Second boat was Troll, a wooden Dragon. sailed nicely but really needed re-caulked, launching it was very exiting, involving lots of saw-dust, buckets and bilge pumps. I had her for a few years as well, she was number 240, wonder where she is lying now?

Now on boat number 3, my Verl 27, plastic is so much easier to keep going, I couldn't afford to run a wooden boat, I enjoyed working on the Dragon, but pleasurable as it is painting, sanding and varnishing, I would rather just throw anti-fouling onto a GRP hull and get it in the water where I can actually use it! I don't have the hours it takes for keeping a wooden boat in decent condition. Not while I am working anyway.
 
Yes, I owned a wooden boat in the Solent from 1969-1980-ish, she was called Tugra and was clinker built of Honduras mahogany on an oak frame (always varnished, not painted). She was 28ft LOA, twin Sutton Merak 56HP diesel engines, was designed by Reg Freeman and built in Poole by F C Mitchell & Sons for the previous owner on the lines of a Nelson. Semi-displacement hull but at full throttle she would try to plane! She was Lloyds registered for the time we owned her and I have her entry in our name in the big green Lloyd's Registry for 1974.
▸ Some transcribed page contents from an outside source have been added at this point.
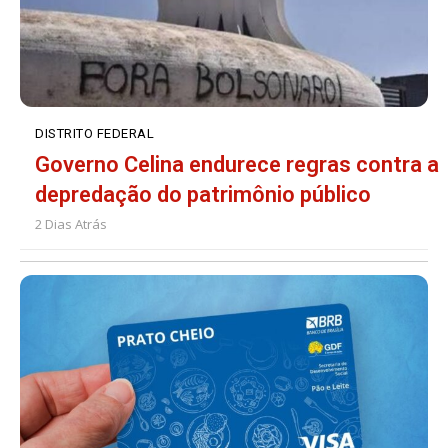
DISTRITO FEDERAL
Governo Celina endurece regras contra a
depredação do patrimônio público
2 Dias Atrás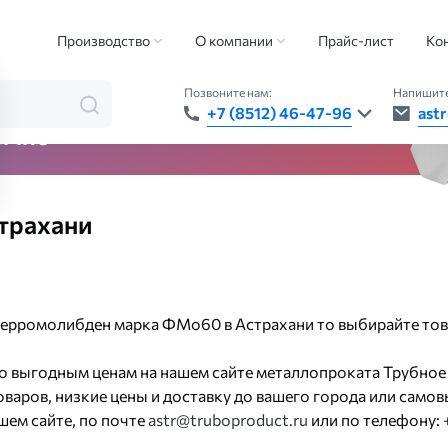
плавы
Ферромолибден
Ферромолибден марка ФМо60
Производство
О компании
Прайс-лист
Ко
Позвоните нам:
Напишите
+7 (8512) 46-47-96
ast
ячно
трахани
 ферромолибден марка ФМо60 в Астрахани то выбирайте то
 выгодным ценам на нашем сайте металлопроката Трубное
аров, низкие цены и доставку до вашего города или самовы
шем сайте, по почте
astr@truboproduct.ru
или по телефону: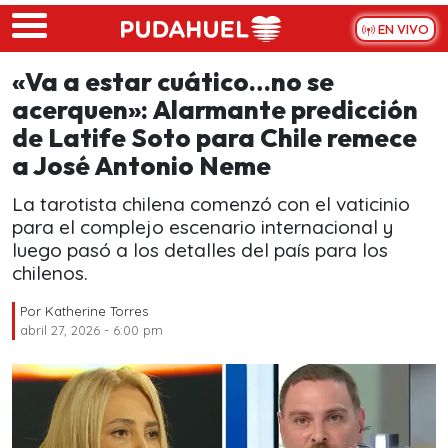
Skip to main content
EN VIVO
«Va a estar cuático…no se
acerquen»: Alarmante predicción
de Latife Soto para Chile remece
a José Antonio Neme
La tarotista chilena comenzó con el vaticinio
para el complejo escenario internacional y
luego pasó a los detalles del país para los
chilenos.
Por
Katherine Torres
abril 27, 2026 - 6:00 pm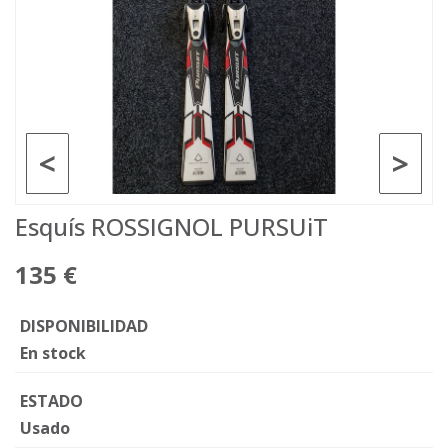
<
>
Esquís ROSSIGNOL PURSUiT
135 €
DISPONIBILIDAD
En stock
ESTADO
Usado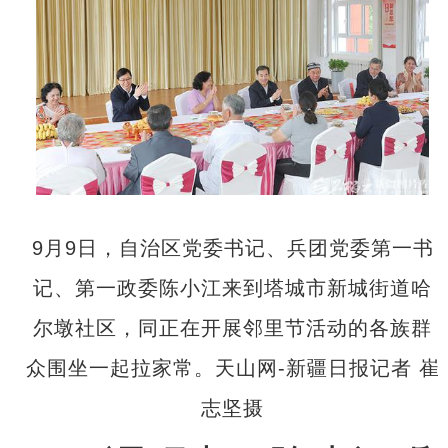
9月9日，自治区党委书记、兵团党委第一书
记、第一政委陈小江来到塔城市新城街道哈
尔墩社区，同正在开展邻里节活动的各族群
众围坐一起拉家常。天山网-新疆日报记者 崔
志坚摄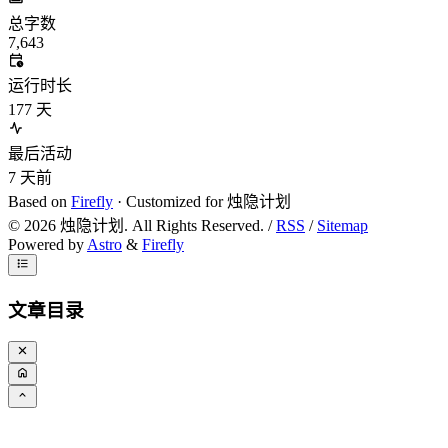
总字数
7,643
运行时长
177
天
最后活动
7
天前
Based on
Firefly
· Customized for 烛隐计划
©
2026
烛隐计划. All Rights Reserved. /
RSS
/
Sitemap
Powered by
Astro
&
Firefly
文章目录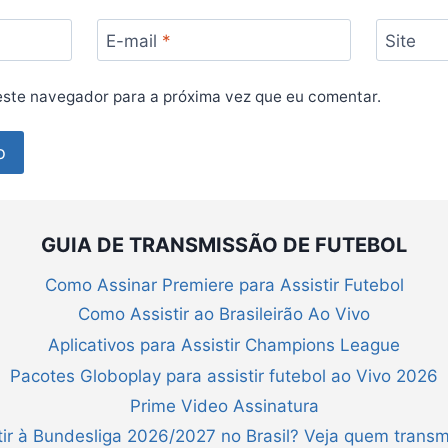
E-mail
*
Site
ste navegador para a próxima vez que eu comentar.
GUIA DE TRANSMISSÃO DE FUTEBOL
Como Assinar Premiere para Assistir Futebol
Como Assistir ao Brasileirão Ao Vivo
Aplicativos para Assistir Champions League
Pacotes Globoplay para assistir futebol ao Vivo 2026
Prime Video Assinatura
ir à Bundesliga 2026/2027 no Brasil? Veja quem transm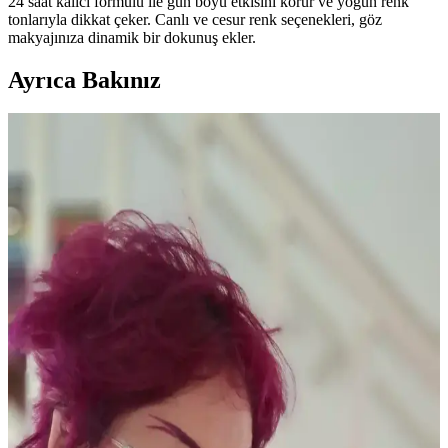
24 saat kalıcı formülü ile gün boyu etkisini korur ve yoğun renk
tonlarıyla dikkat çeker. Canlı ve cesur renk seçenekleri, göz
makyajınıza dinamik bir dokunuş ekler.
Ayrıca Bakınız
Yaşlı Ciltlerde Makyajın Kırışıklıklara Yerleşmesini
Önleme Yöntemleri ve Ürün Seçimi
Yaşlanma ile makyajın kırışıklıklara dolması kuru ciltlerde daha
belirgindir. Doğru nemlendirme, uygun ürün seçimi ve minimal
uygulama teknikleriyle bu sorun azaltılabilir.
Kuru Ciltlerde Makyaj Problemleri ve Çözüm
Yöntemleri: hEDS ve Cilt Bariyeri
Kuru cilt ve hEDS gibi durumlarda makyajın topaklanması ve
çizgilenmesi sorunları, doğru ürün seçimi ve cilt bakım teknikleriyle
önlenebilir. Nemlendirme ve uygun uygulama önemlidir.
Güncel Eyeliner Trendleri ve Popüler Ürünlerin Göz
Makyajındaki Rolü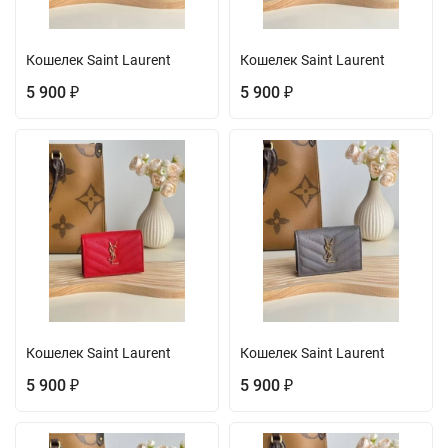
Кошелек Saint Laurent
Кошелек Saint Laurent
5 900
5 900
₽
₽
Кошелек Saint Laurent
Кошелек Saint Laurent
5 900
5 900
₽
₽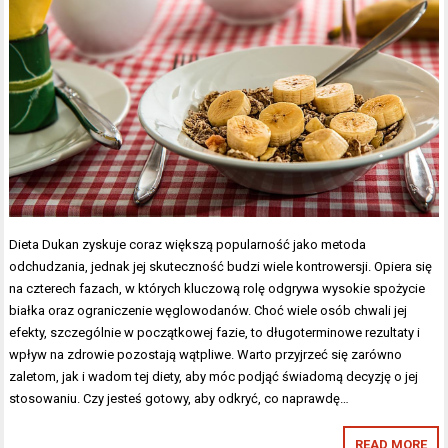
Dieta Dukan zyskuje coraz większą popularność jako metoda
odchudzania, jednak jej skuteczność budzi wiele kontrowersji. Opiera się
na czterech fazach, w których kluczową rolę odgrywa wysokie spożycie
białka oraz ograniczenie węglowodanów. Choć wiele osób chwali jej
efekty, szczególnie w początkowej fazie, to długoterminowe rezultaty i
wpływ na zdrowie pozostają wątpliwe. Warto przyjrzeć się zarówno
zaletom, jak i wadom tej diety, aby móc podjąć świadomą decyzję o jej
stosowaniu. Czy jesteś gotowy, aby odkryć, co naprawdę…
READ MORE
She was always a Lymington boat, originally moored on the now forgotten Bill Smith's (latterly Fortuna) pontoon and nestled into the mud at low tide, so we had to time our arrivals from Leicestershire according to tides so we could dinghy aboard! We were members of the Royal Lymington Yacht Club during the time we owned her.
Owning a wooden boat is a great commitment, you turn it into a seasonal routine which becomes part of your social and holiday life if you do it yourself and turns a chore into a pleasure. We valued our time in Lymington whilst working on our wooden boat and made many friends there, which we wouldn't have done if we had just had a "plastic boat" which didn't require such intensive care and maintenance. We had watchers while we worked, would stop and chat "boat-talk", which all added enjoyment to our stays, sometimes aboard if we couldn't find a B&B in town, and climbing up the ladder in the dark after leaving "The Ship" when your boat is laid up on chocs isn't recommended!
After laying her up ashore every year on the town quay (now a carpark, ugh!) and after much sanding/varnishing/engine maintenance etc (interspersed with local hospitality beer/food-wise etc..) we would launch her on her own Tollbridge trailer down the slipway outside "The Ship" pub in the spring, all newly fitted out with her bronze cleats and fairleads gleaming and her teak-laid decking all scrubbed and caulked.
The joy of owning a wooden boat with all its needs and hard work was always rewarded by the reception we got on mooring up outside the "Royal" in early April, going in for a beer and looking down on a happy gleaming boat ready for another season. (I have since owned, for many years now, a GRP Nic 30. She is much loved and is now in the Med, but I never get the same feeling of achievement after fitting out in the spring that I did with dear old Tugra!)